__What the exercise asks__:
Rewrite the records starting at the line containing "Which category has" and ending with the last record, replacing "series" with "data group" and leaving everything else unchanged. Omit the pictures from your answer.

(Rendered chart images)
++++++++

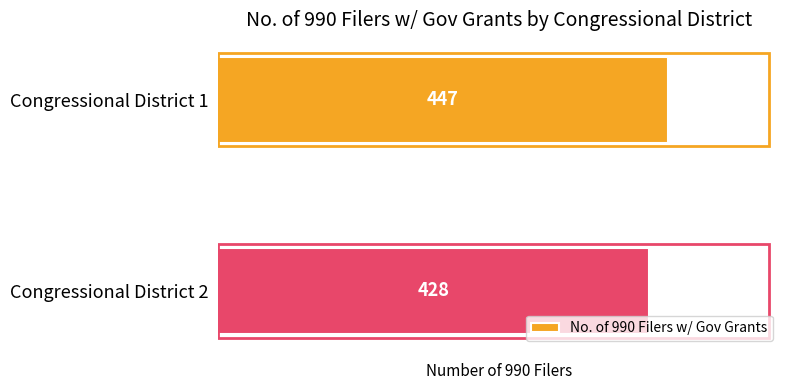

What is the average value?

438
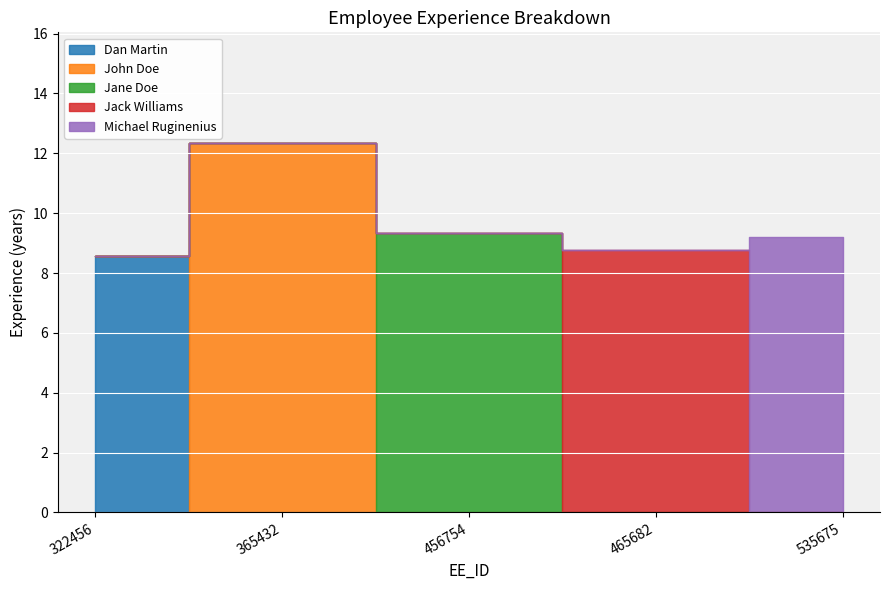

List the series in order of their peak value, lowest first.

Dan Martin, Jack Williams, Michael Ruginenius, Jane Doe, John Doe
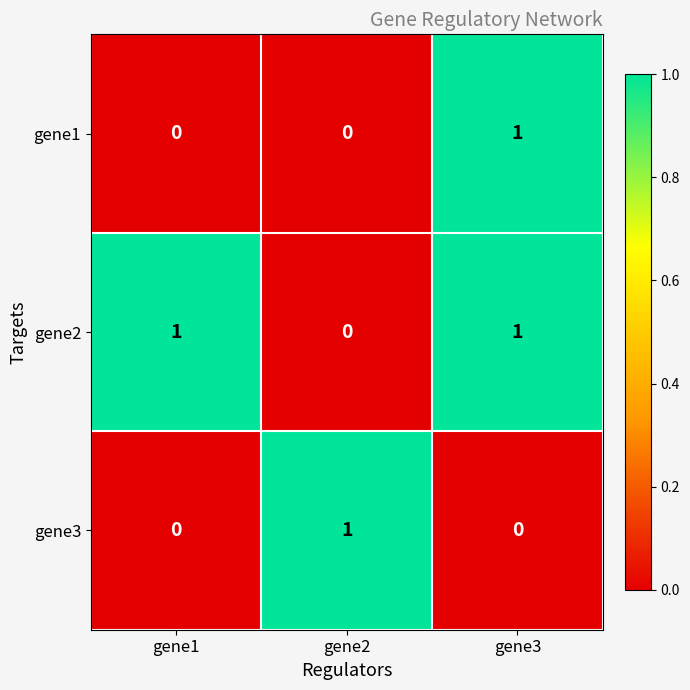

Which category has the highest value in the gene3 series?

gene2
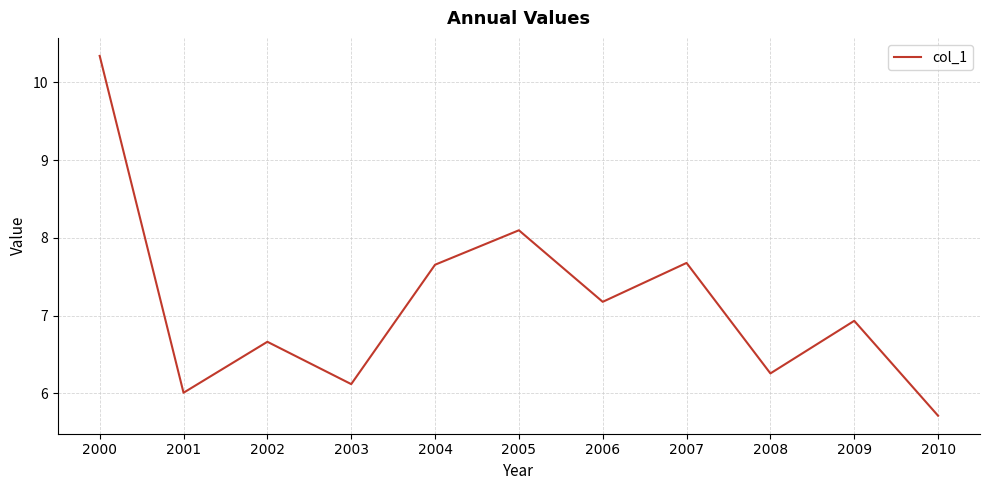

The chart shows a value of 13.7 at 2004. True or false?

False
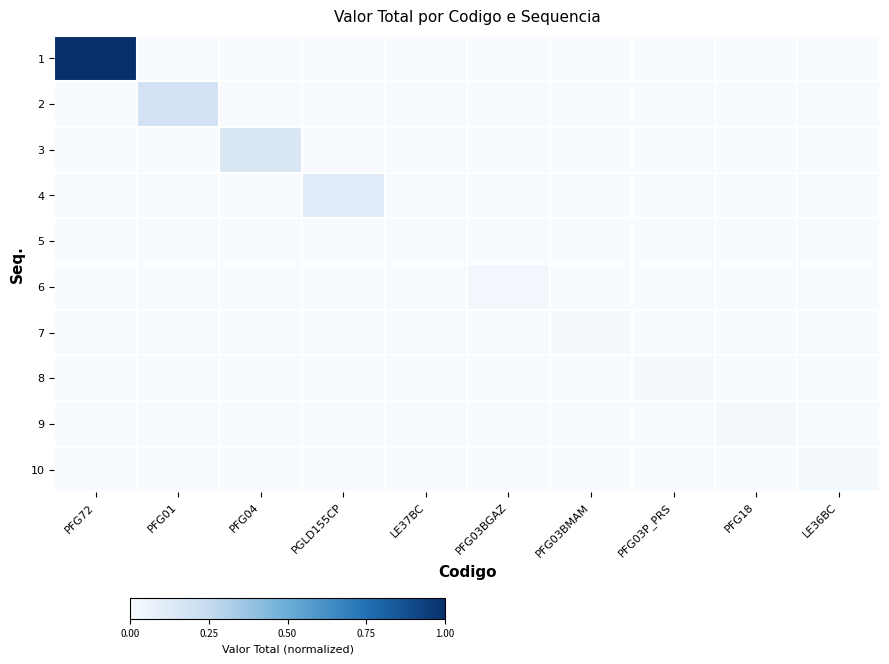

What is the total value across all series at PFG04?

0.2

++++++++

__Solution to this exercise__:
Which category has the highest value in the gene3 data group?

gene2

The chart shows a value of 13.7 at 2004. True or false?

False

What is the total value across all data group at PFG04?

0.2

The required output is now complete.